Written request 1: Copy the records verbatim, starting with the line containing "genus: Trisetum" and going on through the line containing "locality: At Tejamén.".

Selected excerpt:
NEW YORK – In 1903, President Theodore Roosevelt invited naturalist John Muir, founder of the Sierra Club, to be his guide for his famous camping trip through Yosemite National Park. Muir was about to decline when a friend warned him that one must always accept the president’s invitation.
Muir was offended by this notion, because it seemed to treat the president like a king. In the end, Muir decided to make the journey after all: “I suppose I shouldn’t refuse just because he happens to be president,” he said.
This apocryphal quote, from a 1924 account by journalist Bailey Millard, came to mind after three members of the undefeated 1972 Miami Dolphins chose to boycott a White House ceremony honoring the football team.
The visit, long overdue, was almost overshadowed by the controversy over the absent players, who declined to join their teammates in order to register their disapproval of the policies of President Barack Obama.

Written request 2:
Answer these questions from the excerpt:
(a) In what year did Theodore Roosevelt invite John Muir to guide his Yosemite camping trip?
(b) Who wrote the 1924 account containing the quote?
(c) How many members of the 1972 Miami Dolphins boycotted the White House ceremony?

Information supplied:

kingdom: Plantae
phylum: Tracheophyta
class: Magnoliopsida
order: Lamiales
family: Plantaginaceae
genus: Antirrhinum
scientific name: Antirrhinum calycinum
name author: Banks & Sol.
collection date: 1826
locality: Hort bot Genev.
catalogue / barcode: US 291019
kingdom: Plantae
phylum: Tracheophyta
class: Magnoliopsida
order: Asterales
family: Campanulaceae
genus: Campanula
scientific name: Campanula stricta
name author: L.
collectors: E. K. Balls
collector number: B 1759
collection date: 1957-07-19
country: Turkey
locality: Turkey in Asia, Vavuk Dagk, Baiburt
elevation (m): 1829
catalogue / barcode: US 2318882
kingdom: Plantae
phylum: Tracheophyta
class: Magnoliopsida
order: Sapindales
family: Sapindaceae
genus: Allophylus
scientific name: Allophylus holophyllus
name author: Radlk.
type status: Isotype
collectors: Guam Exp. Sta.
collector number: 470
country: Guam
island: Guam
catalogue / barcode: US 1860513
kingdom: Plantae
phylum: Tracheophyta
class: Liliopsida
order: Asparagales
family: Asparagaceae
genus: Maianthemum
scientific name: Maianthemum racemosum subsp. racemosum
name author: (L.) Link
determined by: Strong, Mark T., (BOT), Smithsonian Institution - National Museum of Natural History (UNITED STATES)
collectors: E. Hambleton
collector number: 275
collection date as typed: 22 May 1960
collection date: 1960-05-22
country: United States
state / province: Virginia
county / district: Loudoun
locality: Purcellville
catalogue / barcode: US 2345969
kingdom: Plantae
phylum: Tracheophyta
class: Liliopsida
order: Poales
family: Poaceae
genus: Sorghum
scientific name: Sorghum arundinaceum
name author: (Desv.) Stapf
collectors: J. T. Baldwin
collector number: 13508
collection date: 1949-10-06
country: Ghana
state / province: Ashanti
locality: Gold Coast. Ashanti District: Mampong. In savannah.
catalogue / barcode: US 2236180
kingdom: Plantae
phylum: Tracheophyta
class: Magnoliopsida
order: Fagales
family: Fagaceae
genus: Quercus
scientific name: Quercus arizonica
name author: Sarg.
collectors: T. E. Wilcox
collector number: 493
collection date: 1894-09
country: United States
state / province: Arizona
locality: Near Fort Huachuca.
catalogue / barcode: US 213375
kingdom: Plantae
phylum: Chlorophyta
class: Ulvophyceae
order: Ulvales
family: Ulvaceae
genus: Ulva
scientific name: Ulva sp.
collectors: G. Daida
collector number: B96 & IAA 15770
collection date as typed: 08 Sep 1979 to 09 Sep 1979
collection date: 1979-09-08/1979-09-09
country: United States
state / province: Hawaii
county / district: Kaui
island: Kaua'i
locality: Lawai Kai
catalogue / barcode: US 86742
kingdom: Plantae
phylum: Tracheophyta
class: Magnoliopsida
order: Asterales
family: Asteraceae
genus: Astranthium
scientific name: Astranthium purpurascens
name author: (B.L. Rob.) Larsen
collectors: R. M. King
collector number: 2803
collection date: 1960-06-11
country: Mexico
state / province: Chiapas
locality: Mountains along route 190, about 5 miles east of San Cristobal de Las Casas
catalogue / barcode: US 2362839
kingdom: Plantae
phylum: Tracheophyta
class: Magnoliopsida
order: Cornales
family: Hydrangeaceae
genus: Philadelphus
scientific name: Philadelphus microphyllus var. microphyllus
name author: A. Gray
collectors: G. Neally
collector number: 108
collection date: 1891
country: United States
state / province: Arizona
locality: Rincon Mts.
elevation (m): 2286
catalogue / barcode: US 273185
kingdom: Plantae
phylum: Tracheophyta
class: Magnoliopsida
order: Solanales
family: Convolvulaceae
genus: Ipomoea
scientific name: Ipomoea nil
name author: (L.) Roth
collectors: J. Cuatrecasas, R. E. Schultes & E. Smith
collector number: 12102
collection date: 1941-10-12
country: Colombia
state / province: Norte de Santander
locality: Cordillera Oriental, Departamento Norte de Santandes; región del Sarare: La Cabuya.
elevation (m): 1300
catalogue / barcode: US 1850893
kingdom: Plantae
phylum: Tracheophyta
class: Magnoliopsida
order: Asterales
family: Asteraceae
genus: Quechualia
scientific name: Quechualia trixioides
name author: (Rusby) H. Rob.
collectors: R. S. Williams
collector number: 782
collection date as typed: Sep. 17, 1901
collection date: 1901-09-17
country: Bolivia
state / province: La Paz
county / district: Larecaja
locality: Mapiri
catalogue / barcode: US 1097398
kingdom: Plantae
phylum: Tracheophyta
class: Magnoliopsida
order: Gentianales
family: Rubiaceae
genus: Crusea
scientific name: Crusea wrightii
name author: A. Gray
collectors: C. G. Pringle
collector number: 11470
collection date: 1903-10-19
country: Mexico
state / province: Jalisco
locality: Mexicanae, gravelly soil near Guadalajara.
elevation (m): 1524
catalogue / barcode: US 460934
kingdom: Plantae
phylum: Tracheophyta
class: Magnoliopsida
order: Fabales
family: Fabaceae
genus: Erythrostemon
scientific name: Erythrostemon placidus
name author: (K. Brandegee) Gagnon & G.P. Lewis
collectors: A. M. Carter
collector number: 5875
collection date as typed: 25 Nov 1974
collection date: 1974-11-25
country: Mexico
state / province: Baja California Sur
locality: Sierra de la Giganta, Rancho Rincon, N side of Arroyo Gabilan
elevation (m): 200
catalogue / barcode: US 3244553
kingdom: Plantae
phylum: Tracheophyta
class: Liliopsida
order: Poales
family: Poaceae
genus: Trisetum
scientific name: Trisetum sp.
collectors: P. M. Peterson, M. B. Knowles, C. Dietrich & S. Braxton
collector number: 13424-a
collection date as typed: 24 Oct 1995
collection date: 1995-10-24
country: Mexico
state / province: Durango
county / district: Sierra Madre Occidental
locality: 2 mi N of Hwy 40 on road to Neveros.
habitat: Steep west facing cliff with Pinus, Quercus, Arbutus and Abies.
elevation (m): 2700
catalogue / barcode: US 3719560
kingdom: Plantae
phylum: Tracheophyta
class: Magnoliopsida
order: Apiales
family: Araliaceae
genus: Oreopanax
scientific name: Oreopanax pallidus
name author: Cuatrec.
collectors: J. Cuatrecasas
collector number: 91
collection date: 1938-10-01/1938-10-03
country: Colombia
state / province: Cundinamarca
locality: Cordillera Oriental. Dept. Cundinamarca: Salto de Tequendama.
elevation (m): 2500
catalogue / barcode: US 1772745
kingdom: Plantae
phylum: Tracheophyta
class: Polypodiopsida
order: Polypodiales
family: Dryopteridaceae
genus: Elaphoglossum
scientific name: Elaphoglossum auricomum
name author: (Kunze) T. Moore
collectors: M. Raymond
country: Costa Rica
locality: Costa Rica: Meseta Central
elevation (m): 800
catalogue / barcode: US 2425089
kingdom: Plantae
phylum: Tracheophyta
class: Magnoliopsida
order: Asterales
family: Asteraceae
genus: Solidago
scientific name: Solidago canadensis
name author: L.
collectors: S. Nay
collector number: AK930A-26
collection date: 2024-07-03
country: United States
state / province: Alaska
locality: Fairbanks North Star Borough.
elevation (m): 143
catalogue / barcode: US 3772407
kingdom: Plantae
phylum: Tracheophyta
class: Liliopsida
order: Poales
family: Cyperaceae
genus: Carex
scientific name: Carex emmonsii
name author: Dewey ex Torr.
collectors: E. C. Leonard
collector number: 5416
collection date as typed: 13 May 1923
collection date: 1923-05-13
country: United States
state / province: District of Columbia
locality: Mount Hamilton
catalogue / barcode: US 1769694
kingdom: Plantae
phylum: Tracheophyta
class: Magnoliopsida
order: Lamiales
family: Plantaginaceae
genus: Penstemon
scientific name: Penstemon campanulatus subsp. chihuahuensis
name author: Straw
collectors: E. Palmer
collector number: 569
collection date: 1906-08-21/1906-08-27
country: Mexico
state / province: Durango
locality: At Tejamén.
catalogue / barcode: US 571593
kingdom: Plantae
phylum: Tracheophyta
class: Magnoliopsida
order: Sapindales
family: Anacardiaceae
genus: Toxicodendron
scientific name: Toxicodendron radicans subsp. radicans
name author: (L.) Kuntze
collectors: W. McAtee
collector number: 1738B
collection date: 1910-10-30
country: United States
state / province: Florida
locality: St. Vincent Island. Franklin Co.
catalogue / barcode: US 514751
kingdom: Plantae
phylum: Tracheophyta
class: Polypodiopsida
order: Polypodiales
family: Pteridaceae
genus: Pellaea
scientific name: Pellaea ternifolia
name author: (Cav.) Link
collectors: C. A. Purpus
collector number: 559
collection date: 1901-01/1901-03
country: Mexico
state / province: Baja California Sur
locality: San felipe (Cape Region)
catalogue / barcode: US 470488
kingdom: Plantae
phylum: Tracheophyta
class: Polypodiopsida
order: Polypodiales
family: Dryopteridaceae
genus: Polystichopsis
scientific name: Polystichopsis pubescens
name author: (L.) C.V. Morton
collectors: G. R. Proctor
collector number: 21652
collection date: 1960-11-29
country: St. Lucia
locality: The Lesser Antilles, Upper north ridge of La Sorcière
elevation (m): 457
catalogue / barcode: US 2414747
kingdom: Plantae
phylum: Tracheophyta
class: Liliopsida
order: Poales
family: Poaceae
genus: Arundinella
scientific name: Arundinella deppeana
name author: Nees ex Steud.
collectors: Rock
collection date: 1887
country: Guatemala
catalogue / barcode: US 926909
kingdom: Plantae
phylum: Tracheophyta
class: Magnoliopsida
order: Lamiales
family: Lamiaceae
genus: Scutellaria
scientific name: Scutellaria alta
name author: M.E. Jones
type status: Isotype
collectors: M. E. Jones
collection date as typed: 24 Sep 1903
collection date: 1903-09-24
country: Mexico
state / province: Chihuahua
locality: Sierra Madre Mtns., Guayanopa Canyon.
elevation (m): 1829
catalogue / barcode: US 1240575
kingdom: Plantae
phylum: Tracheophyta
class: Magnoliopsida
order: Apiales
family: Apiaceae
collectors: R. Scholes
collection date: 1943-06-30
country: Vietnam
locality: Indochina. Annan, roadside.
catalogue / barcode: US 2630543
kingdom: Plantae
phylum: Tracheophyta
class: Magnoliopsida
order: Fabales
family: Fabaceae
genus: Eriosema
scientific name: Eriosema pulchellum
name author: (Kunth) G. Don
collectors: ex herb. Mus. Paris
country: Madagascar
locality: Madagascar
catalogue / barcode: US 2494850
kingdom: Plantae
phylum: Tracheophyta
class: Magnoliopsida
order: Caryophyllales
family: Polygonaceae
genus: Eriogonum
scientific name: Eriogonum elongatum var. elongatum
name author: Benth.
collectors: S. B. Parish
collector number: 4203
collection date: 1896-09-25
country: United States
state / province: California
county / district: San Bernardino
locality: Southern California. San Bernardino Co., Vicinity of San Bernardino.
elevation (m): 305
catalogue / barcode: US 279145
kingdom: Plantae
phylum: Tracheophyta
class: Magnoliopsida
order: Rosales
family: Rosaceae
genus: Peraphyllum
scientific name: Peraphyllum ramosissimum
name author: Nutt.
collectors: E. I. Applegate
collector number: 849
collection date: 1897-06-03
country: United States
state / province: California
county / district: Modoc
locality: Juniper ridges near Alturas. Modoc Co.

Exercise answer 1:
genus: Trisetum
scientific name: Trisetum sp.
collectors: P. M. Peterson, M. B. Knowles, C. Dietrich & S. Braxton
collector number: 13424-a
collection date as typed: 24 Oct 1995
collection date: 1995-10-24
country: Mexico
state / province: Durango
county / district: Sierra Madre Occidental
locality: 2 mi N of Hwy 40 on road to Neveros.
habitat: Steep west facing cliff with Pinus, Quercus, Arbutus and Abies.
elevation (m): 2700
catalogue / barcode: US 3719560
kingdom: Plantae
phylum: Tracheophyta
class: Magnoliopsida
order: Apiales
family: Araliaceae
genus: Oreopanax
scientific name: Oreopanax pallidus
name author: Cuatrec.
collectors: J. Cuatrecasas
collector number: 91
collection date: 1938-10-01/1938-10-03
country: Colombia
state / province: Cundinamarca
locality: Cordillera Oriental. Dept. Cundinamarca: Salto de Tequendama.
elevation (m): 2500
catalogue / barcode: US 1772745
kingdom: Plantae
phylum: Tracheophyta
class: Polypodiopsida
order: Polypodiales
family: Dryopteridaceae
genus: Elaphoglossum
scientific name: Elaphoglossum auricomum
name author: (Kunze) T. Moore
collectors: M. Raymond
country: Costa Rica
locality: Costa Rica: Meseta Central
elevation (m): 800
catalogue / barcode: US 2425089
kingdom: Plantae
phylum: Tracheophyta
class: Magnoliopsida
order: Asterales
family: Asteraceae
genus: Solidago
scientific name: Solidago canadensis
name author: L.
collectors: S. Nay
collector number: AK930A-26
collection date: 2024-07-03
country: United States
state / province: Alaska
locality: Fairbanks North Star Borough.
elevation (m): 143
catalogue / barcode: US 3772407
kingdom: Plantae
phylum: Tracheophyta
class: Liliopsida
order: Poales
family: Cyperaceae
genus: Carex
scientific name: Carex emmonsii
name author: Dewey ex Torr.
collectors: E. C. Leonard
collector number: 5416
collection date as typed: 13 May 1923
collection date: 1923-05-13
country: United States
state / province: District of Columbia
locality: Mount Hamilton
catalogue / barcode: US 1769694
kingdom: Plantae
phylum: Tracheophyta
class: Magnoliopsida
order: Lamiales
family: Plantaginaceae
genus: Penstemon
scientific name: Penstemon campanulatus subsp. chihuahuensis
name author: Straw
collectors: E. Palmer
collector number: 569
collection date: 1906-08-21/1906-08-27
country: Mexico
state / province: Durango
locality: At Tejamén.

Exercise answer 2:
(a) 1903
(b) Journalist Bailey Millard
(c) Three